O Paraná tem 265 cidades sob alerta vermelho de tempestade nesta quinta-feira (10), o nível mais alto da escala do Instituto Nacional de Meteorologia (Inmet). O aviso vale das 0h01 às 23h59 e aponta risco de rajadas de vento acima de 100 km/h, granizo e chuva superior a 100 mm ao longo do dia.
O Simepar e a Climatempo também monitoram o fenômeno. As duas instituições classificam o risco de tornado como muito alto no Noroeste do estado, e alto no Oeste e no Sudoeste. No Leste e no Sul, o risco é moderado.
O alerta cobre praticamente todas as regiões paranaenses, da Região Metropolitana de Curitiba ao interior. Estão na lista do Inmet Curitiba, Londrina, Maringá, Cascavel, Foz do Iguaçu, Ponta Grossa, Guarapuava, Toledo, Umuarama, Campo Mourão e Francisco Beltrão.
Um dia antes, na quarta-feira (9), o Paraná já havia registrado alerta em todas as suas 399 cidades, no nível laranja. A previsão de ontem era mais fraca, com chuva entre 30 e 60 mm por hora e ventos de 60 a 100 km/h.
A área de risco encolheu de um dia para o outro, mas a força da tempestade aumentou.
O que acontece agora
A Defesa Civil do Paraná projeta a sexta-feira (11) como o dia mais crítico da sequência. Um ciclone extratropical pode levar a acumulados acima de 200 mm em poucas horas, o dobro do que o alerta de hoje já prevê.
Em emergência, a orientação é acionar a Defesa Civil pelo 199 ou o Corpo de Bombeiros pelo 193. As recomendações incluem evitar exposição ao ar livre, buscar abrigo, desligar aparelhos elétricos e não atravessar áreas alagadas.
O evento de hoje não é isolado.

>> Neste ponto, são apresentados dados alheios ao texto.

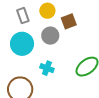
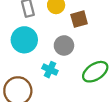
gray circle: (50, 36) -> (64, 45), moved

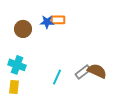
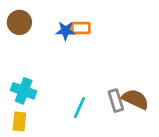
brown circle: (23, 29) -> (19, 22), moved
gray rectangle: (83, 72) -> (116, 101), turned -70

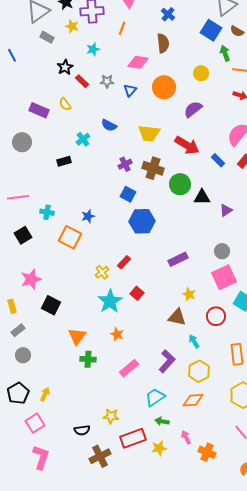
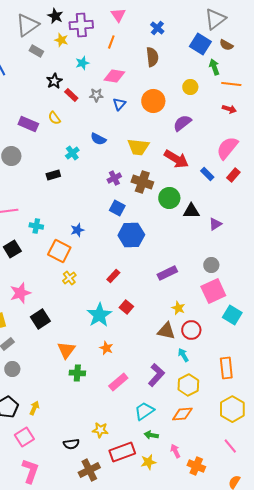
pink diamond: (138, 62) -> (114, 76), moved
yellow cross: (102, 272) -> (69, 278), moved
black square: (51, 305) -> (40, 319), turned 30
red circle: (216, 316) -> (191, 330), moved

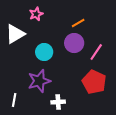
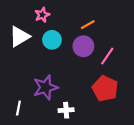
cyan circle: (44, 52) -> (52, 40), moved

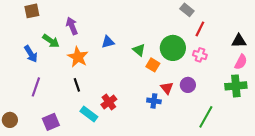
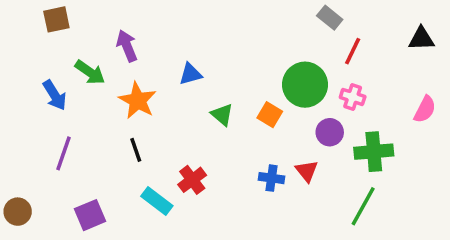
black triangle: (239, 41) -> (421, 39), moved
green triangle: (139, 50) -> (222, 115), moved
purple circle: (188, 85) -> (330, 132), moved
green cross: (236, 86) -> (374, 152), moved
red triangle: (167, 88) -> (307, 171), moved

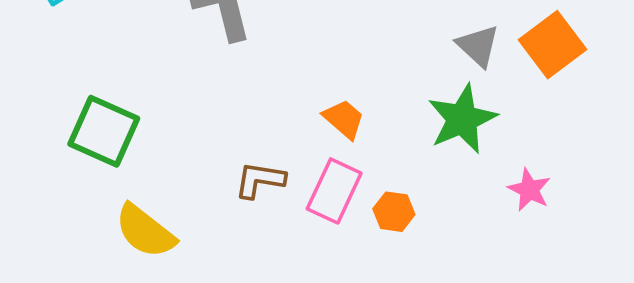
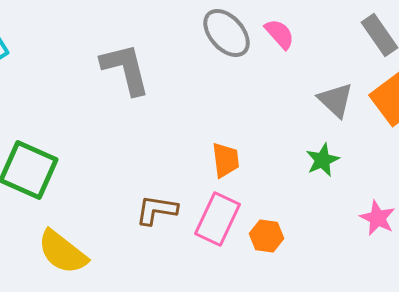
orange trapezoid: (344, 119) -> (226, 160), turned 42
green star: (462, 119) -> (323, 160), size x0.6

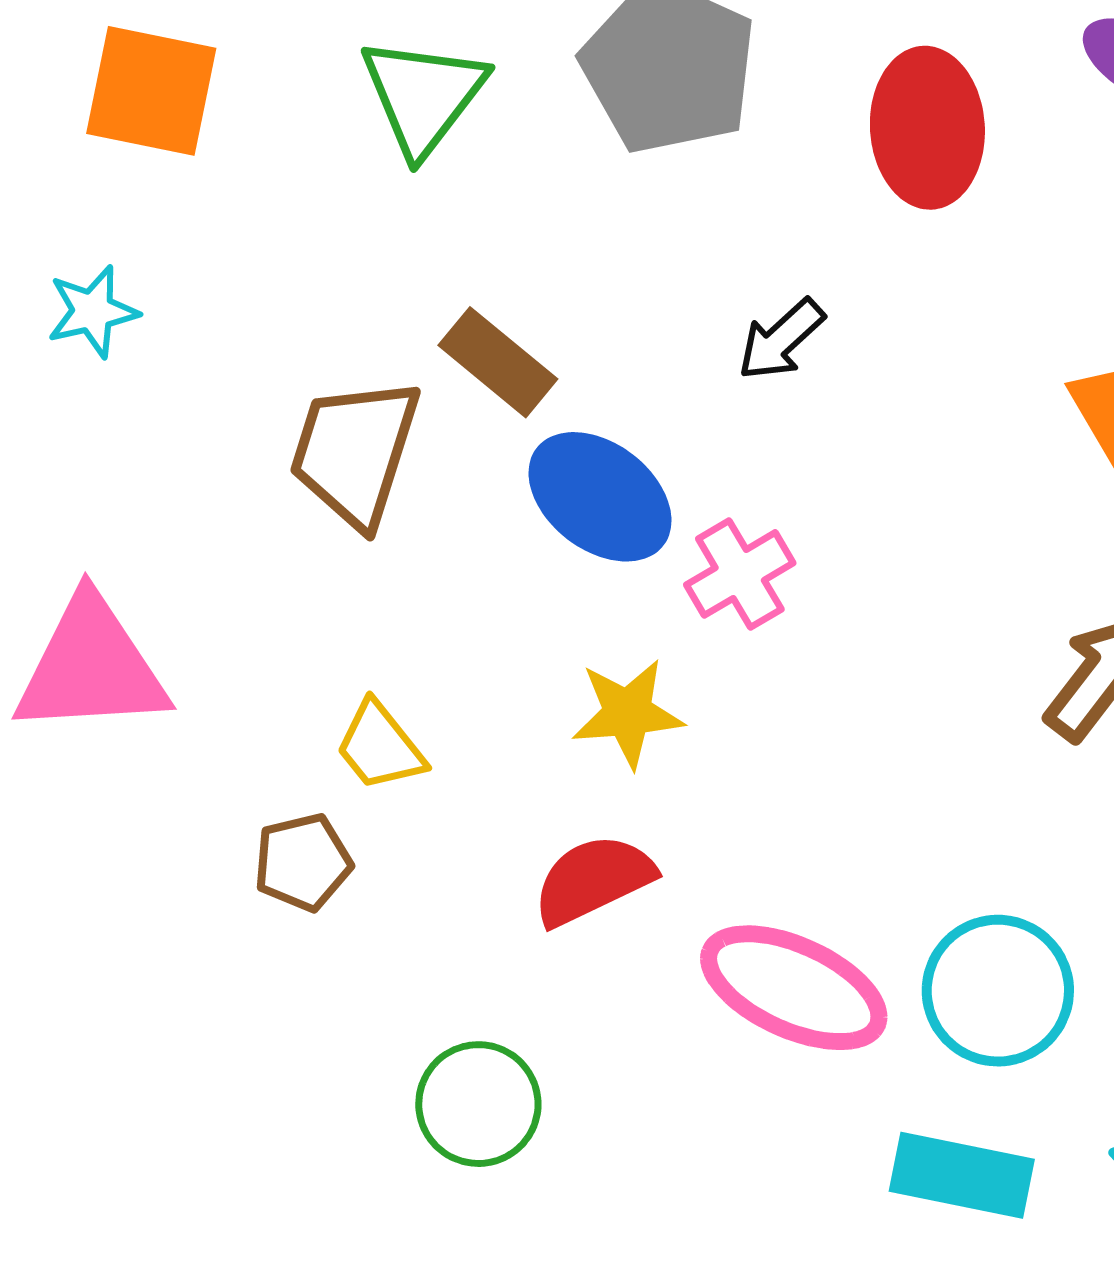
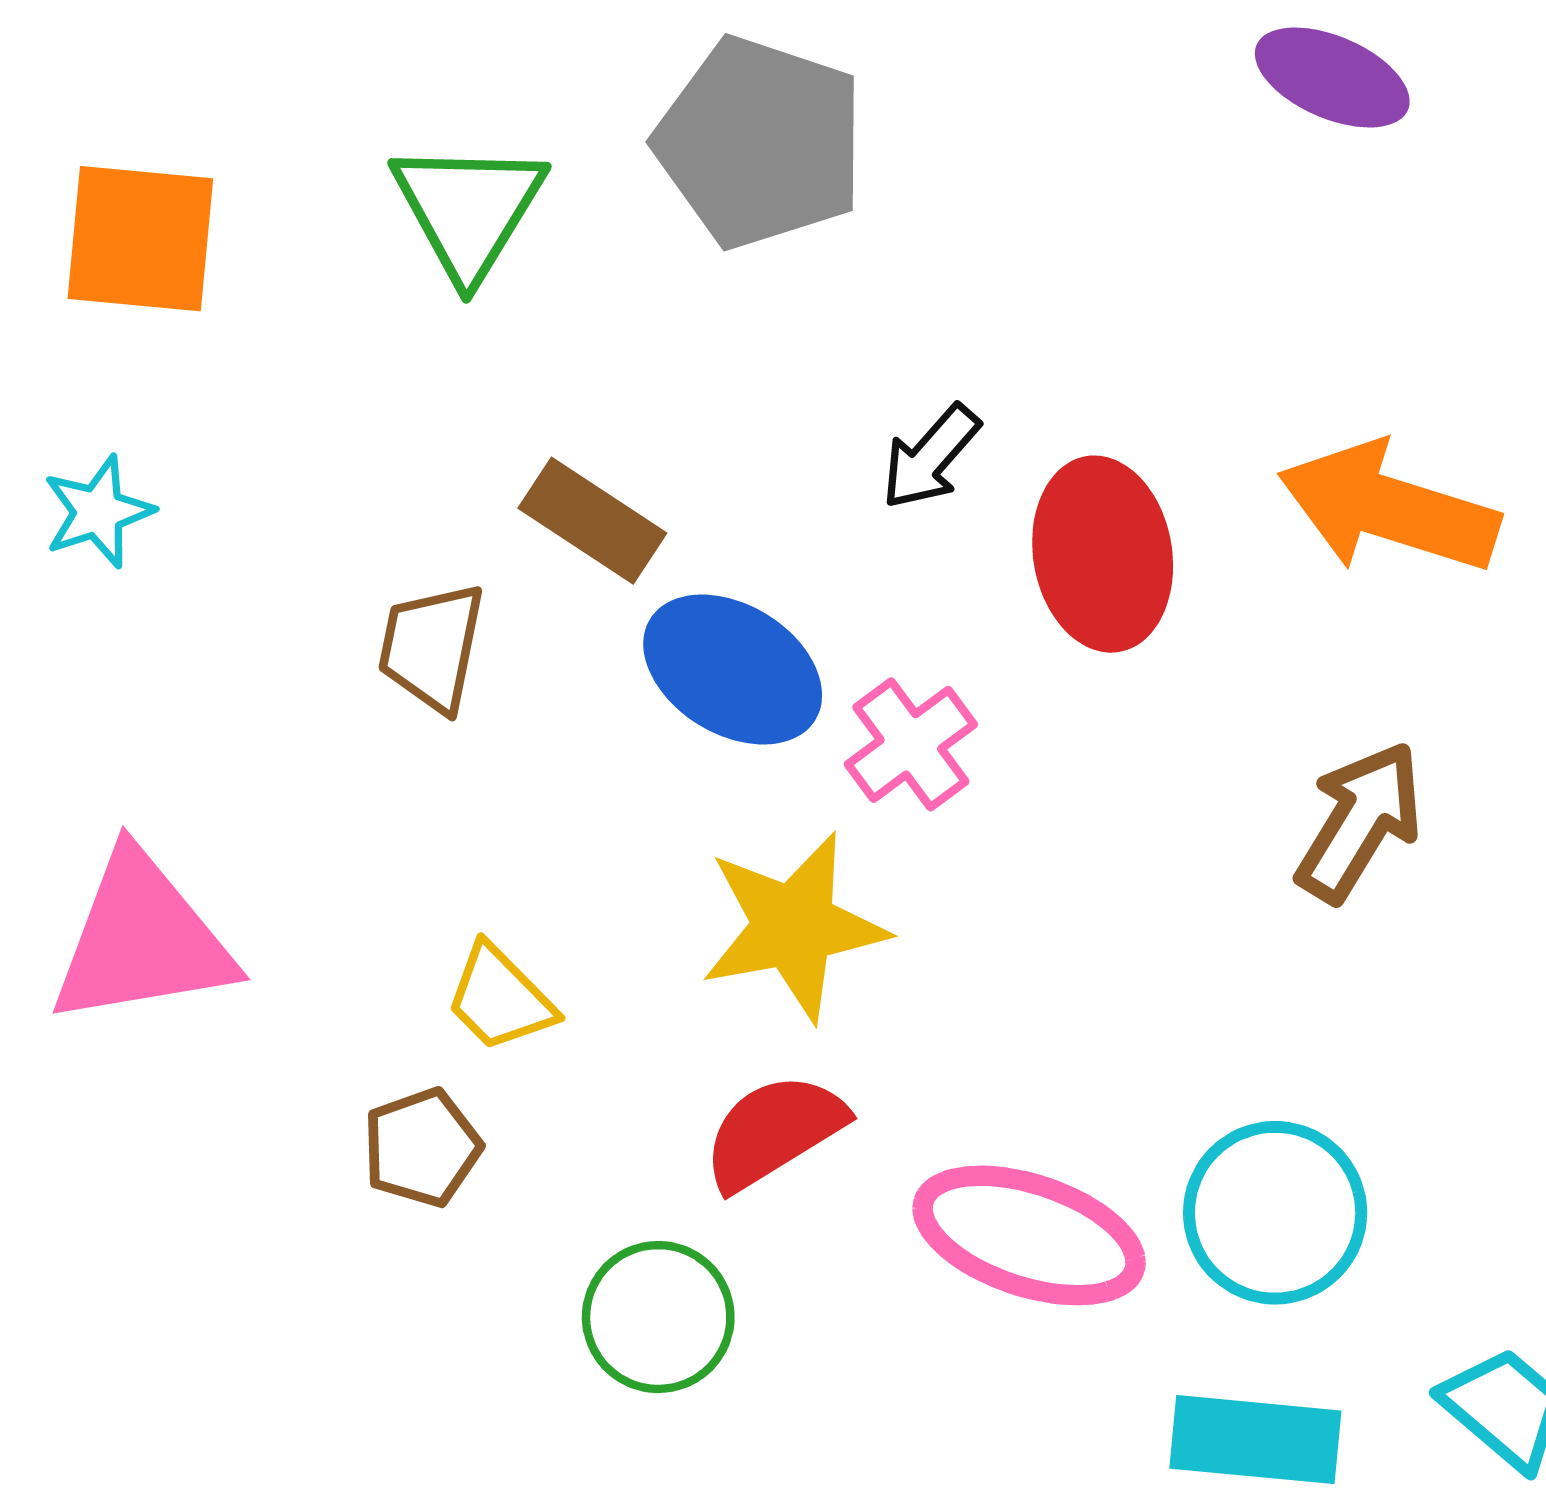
red ellipse: (927, 128) -> (1103, 554), moved
brown trapezoid: (355, 452) -> (432, 647), size x0.7
yellow star: (628, 713) -> (794, 926), size x1.4
green circle: (478, 1104) -> (658, 1317), moved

O Paraná vive uma temporada recorde de tornados no Sul do Brasil em 2026, com as ocorrências de tempestade no estado subindo perto de 20% neste ano.
No fim de agosto, um temporal semelhante já havia deixado uma morte e cinco cidades de Santa Catarina em emergência. O sistema que avança agora sobre o Paraná segue o mesmo padrão.
A combinação de vento forte com queda de granizo é o que mais preocupa os meteorologistas nesta quinta. Rajadas acima de 100 km/h bastam para derrubar árvore e arrancar telhado.
Como o alerta muda entre quinta e sexta
Nesta quinta, o risco vem de rajadas de vento e granizo pontual, ligado a células de tempestade que se formam e se deslocam rápido. Na sexta, o ciclone extratropical muda o padrão para chuva mais contínua, com risco de alagamento generalizado.